Ça m’arrive de penser au suicide et de me rappeler fort fort fort que ce n’est qu’une passe difficile, que la mort n’est pas la solution magique qui me guérira de mes maux, mais de trouver ça vraiment difficile à croire quand ça fait une demi-heure que je pleure en public et qu’aucun.e des passant.e ne s’arrêtent pour me demander s’ils peuvent m’aider. Ça m’arrive de vivre de la détresse, de vouloir appeler quelqu’un mais d’avoir peur de perdre mes ami.e.s si je leur demande trop souvent de l’aide. Ça m’arrive de vouloir un câlin de ma maman mais d’avoir peur de l’inquiéter en lui annonçant que je vais mal. Ça m’arrive de vouloir de l’aide, mais de ne pas savoir du tout quelle aide me satisferait.
Ça m’arrive d’appeler des lignes d’écoute 24/7 à une heure du matin juste pour que quelqu’un sache que je pleure et que je puisse parler sans censure de tout ce qui m’empêche de dormir.
Ça m’arrive de trouver que mes rendez-vous avec mon infirmier, ma psychologue, ma nutritionniste, mon intervenante du centre pour victimes d’agressions sexuelles ou ma psychiatre ne font que brasser de la marde. Ça m’arrive aussi de les trouver fantastiques et d’avoir l’impression qu’ils me donnent les outils pour soulever des montagnes. Ça m’arrive de croire qu’un jour j’irai mieux.

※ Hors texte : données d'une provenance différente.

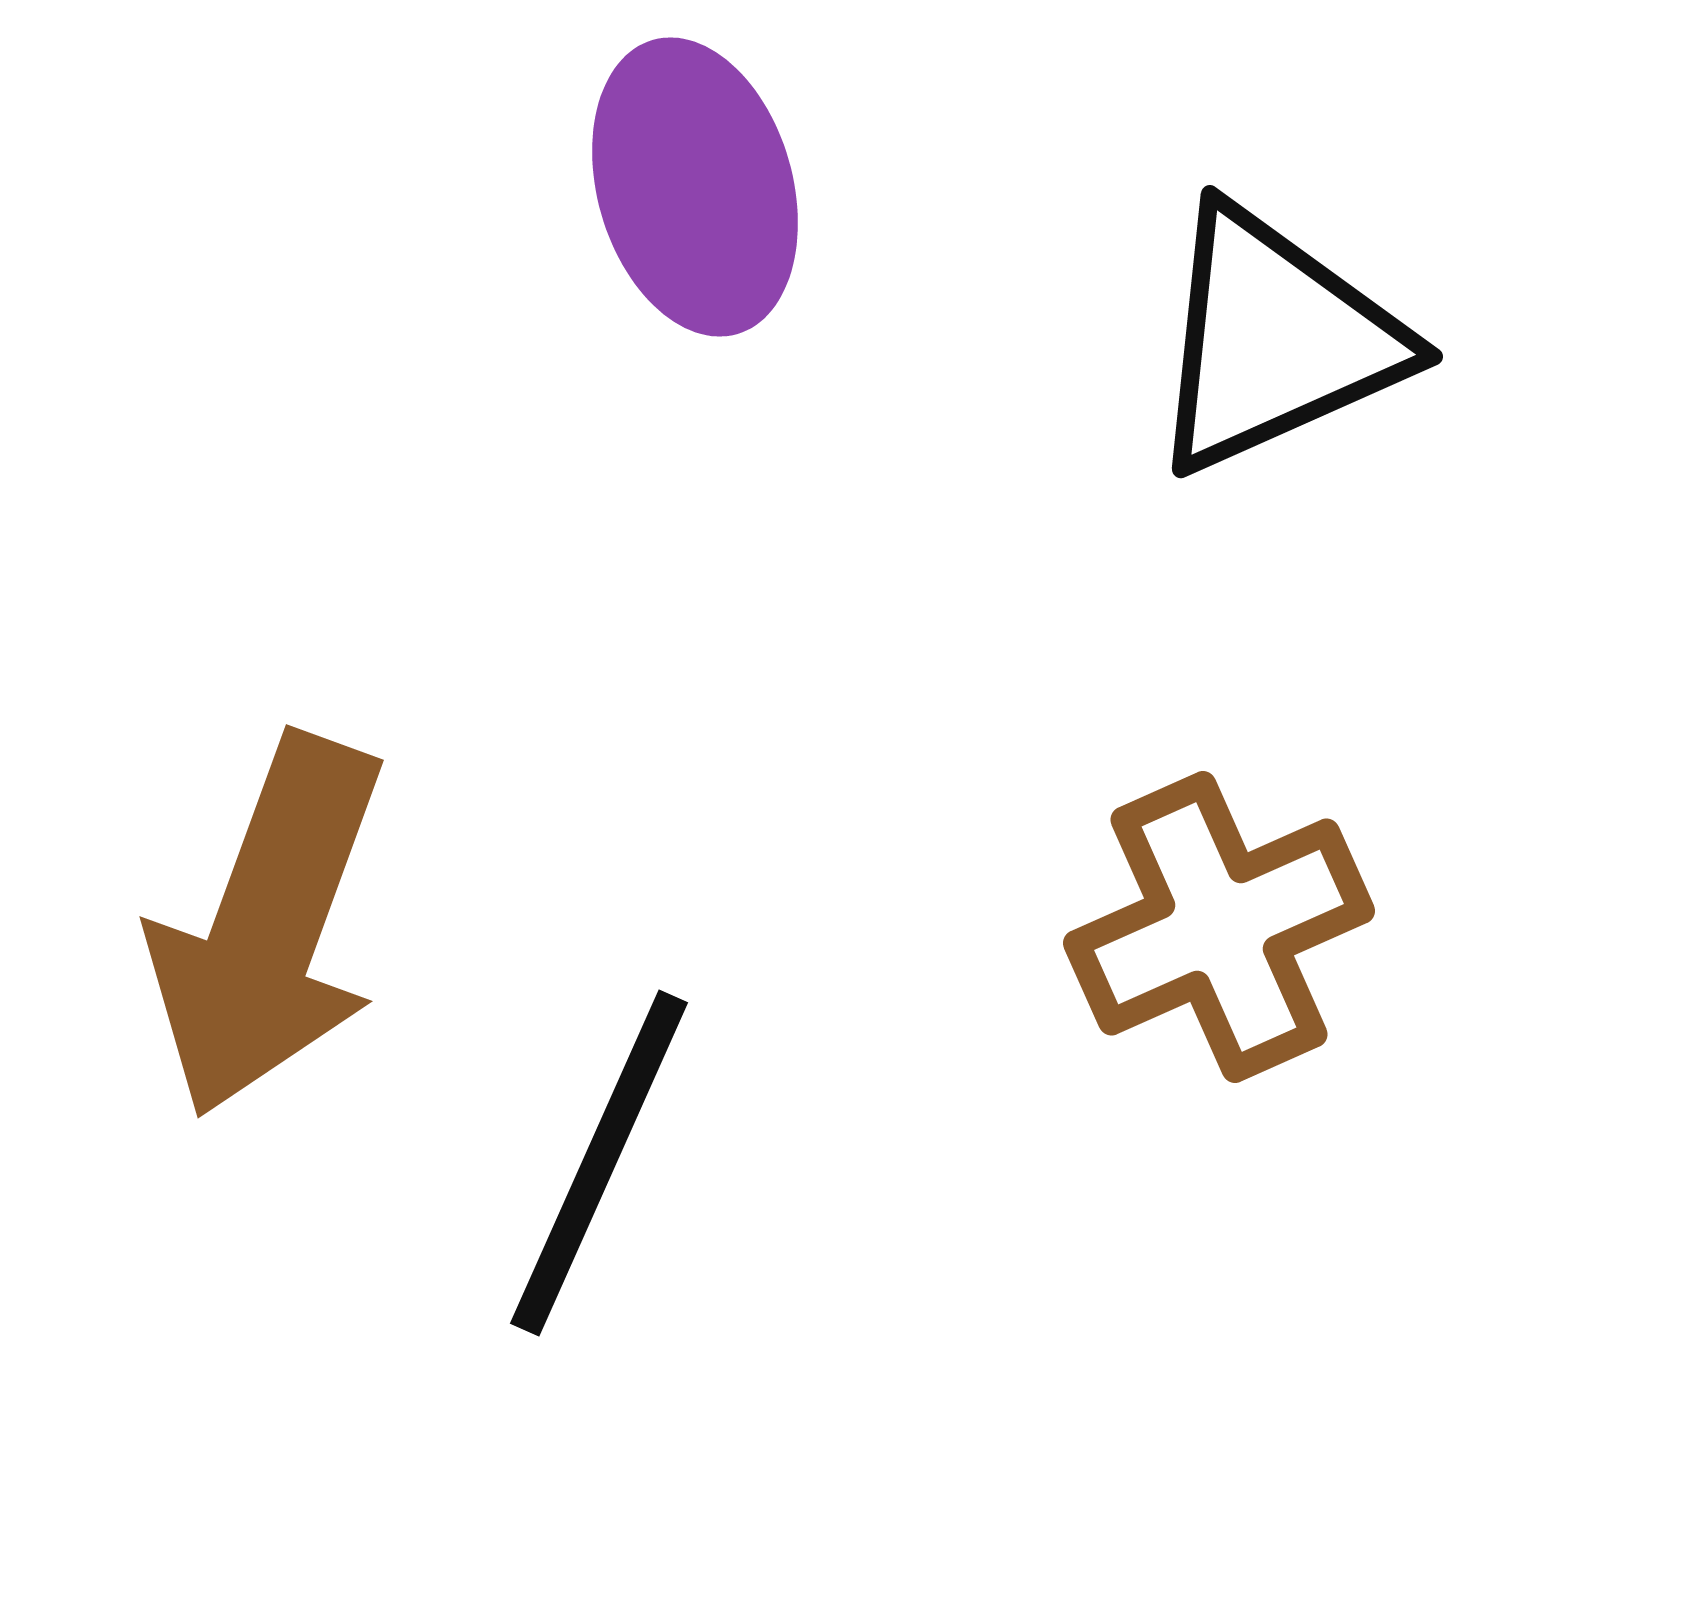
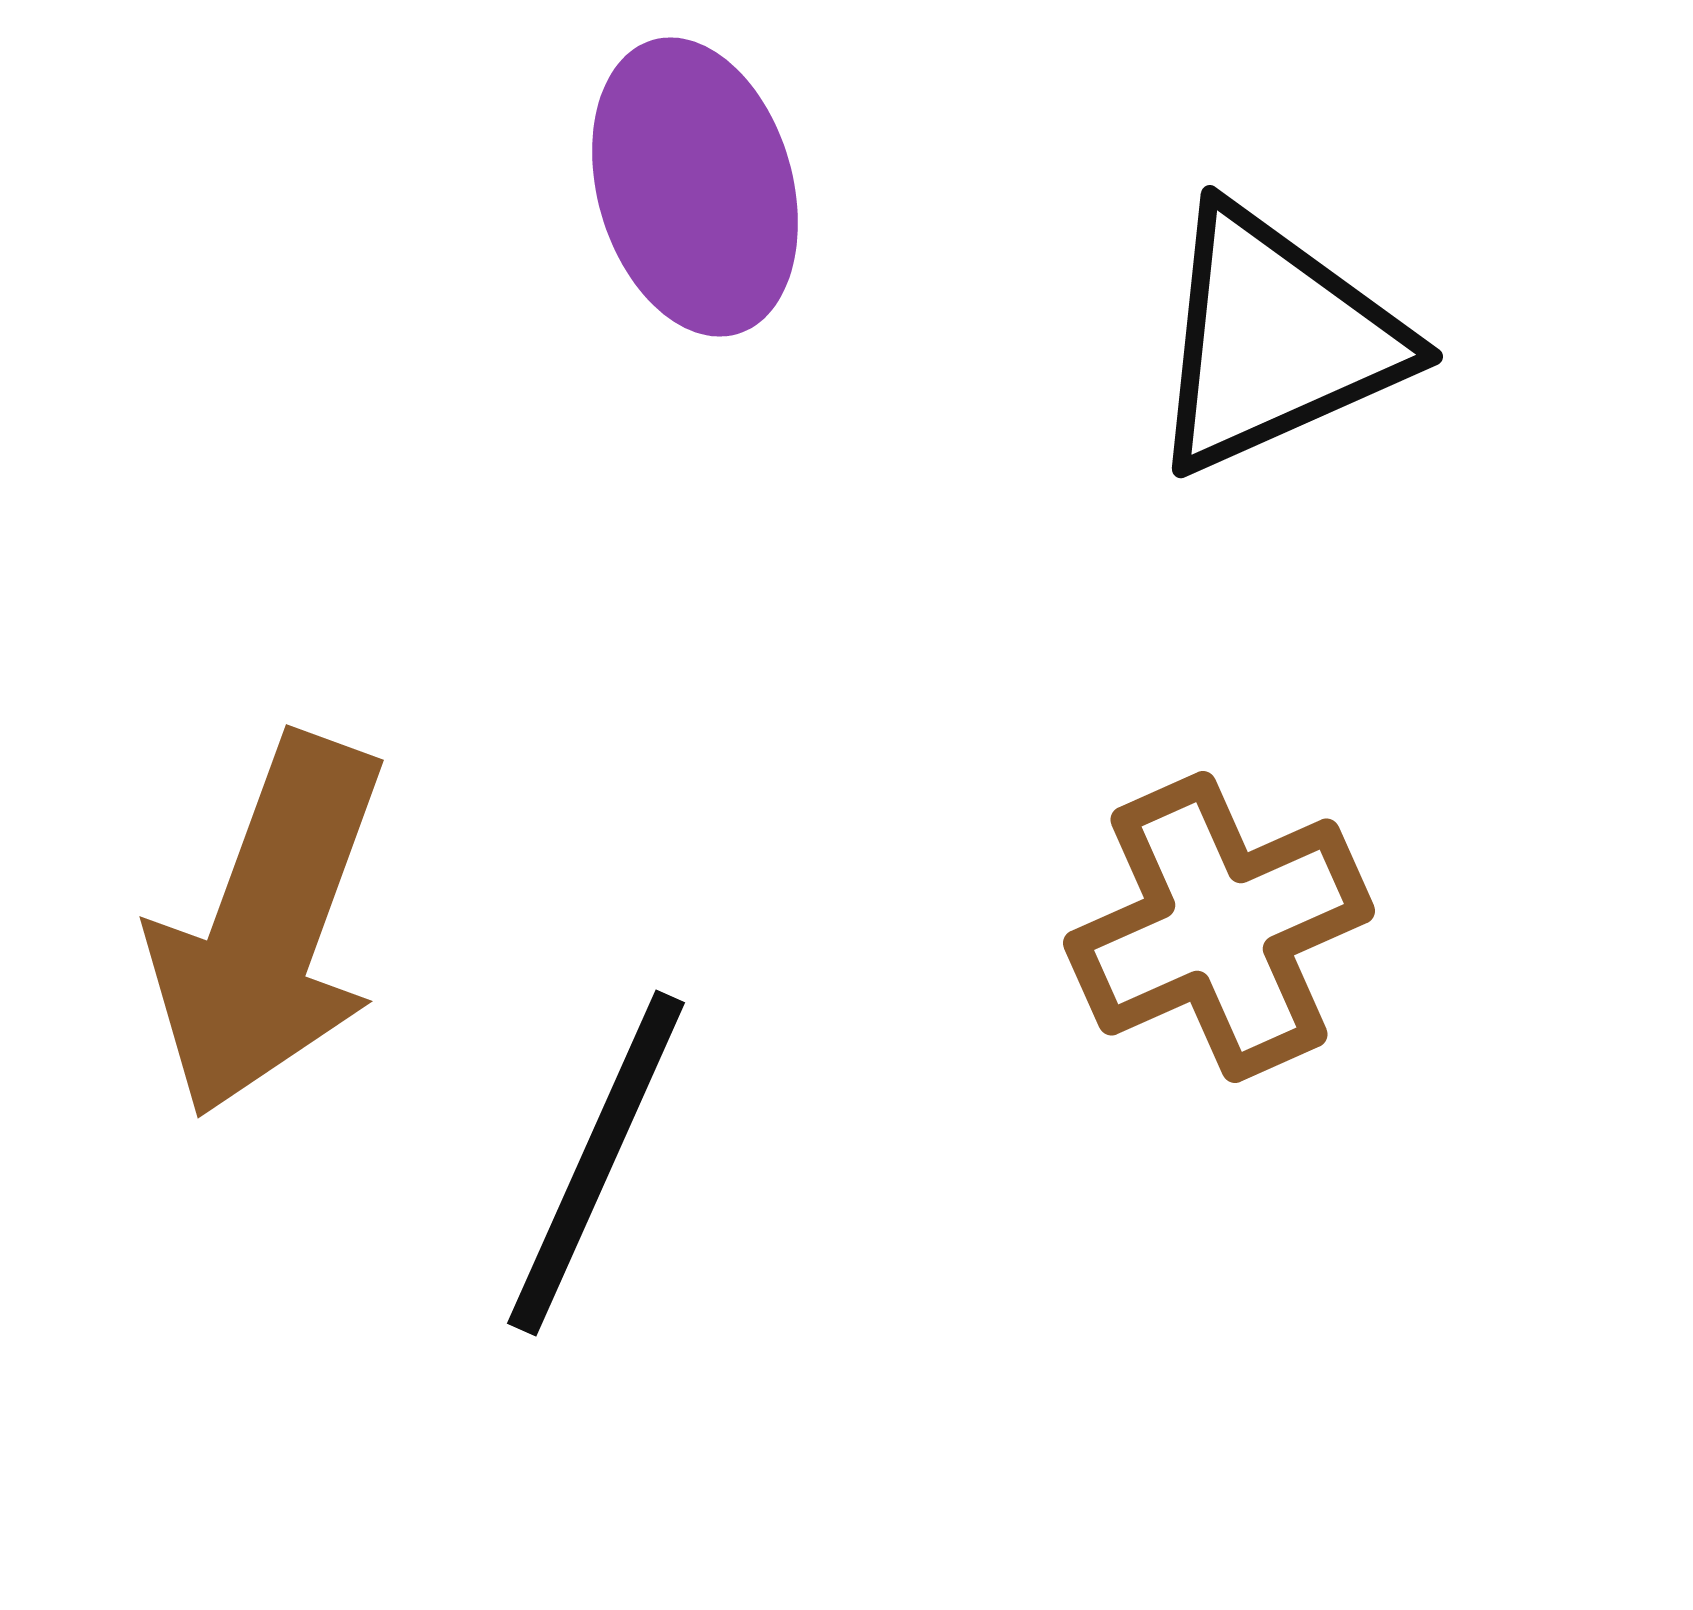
black line: moved 3 px left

Ça m’arrive de vouloir en parler et de ne pas oser parce que j’ai honte de ne pas prendre ma vie avec un grain de sel. Ça m’arrive d’en parler et de lire le malaise sur les visages et de regretter d’en avoir trop dit ou de les blâmer de me faire sentir encore plus mal. Ça m’arrive d’en parler et de me sentir écoutée, validée, comprise. Ça m’arrive d’en parler et de me sentir brusquée parce que je ne m’attendais pas à recevoir des questions. Ça m’arrive d’en parler et de me sentir soulagée, d’avoir l’impression que juste ça, ça m’aide à aller mieux.

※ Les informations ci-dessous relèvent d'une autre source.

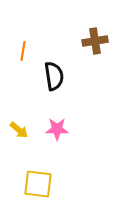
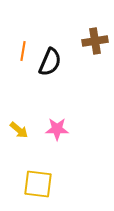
black semicircle: moved 4 px left, 14 px up; rotated 32 degrees clockwise
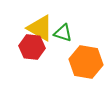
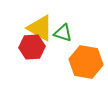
red hexagon: rotated 10 degrees counterclockwise
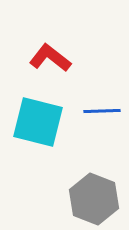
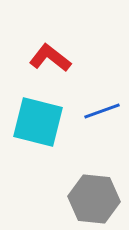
blue line: rotated 18 degrees counterclockwise
gray hexagon: rotated 15 degrees counterclockwise
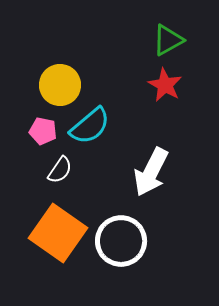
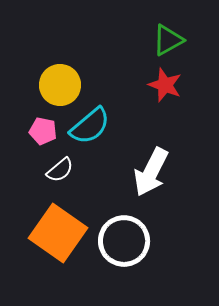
red star: rotated 8 degrees counterclockwise
white semicircle: rotated 16 degrees clockwise
white circle: moved 3 px right
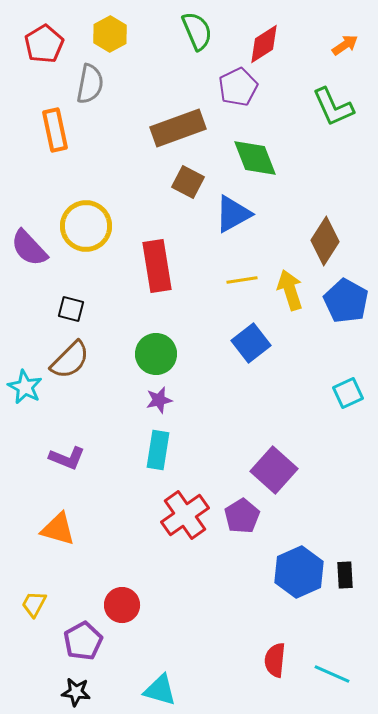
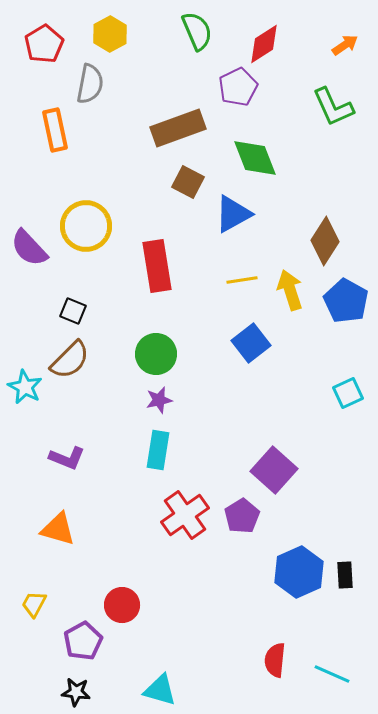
black square at (71, 309): moved 2 px right, 2 px down; rotated 8 degrees clockwise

Ça m’arrive d’en parler et que des gens me remercient de le faire parce qu’ils ont vécu des difficultés psychologiques et que ça leur a fait du bien de savoir que quelqu’un d’autre a vécu quelque chose de similaire. À ce moment-là, je me dis que ça valait la peine de mettre mes tripes sur la table, de me vider le dedans mou sur la place publique, si ça aide quelqu’un d’autre.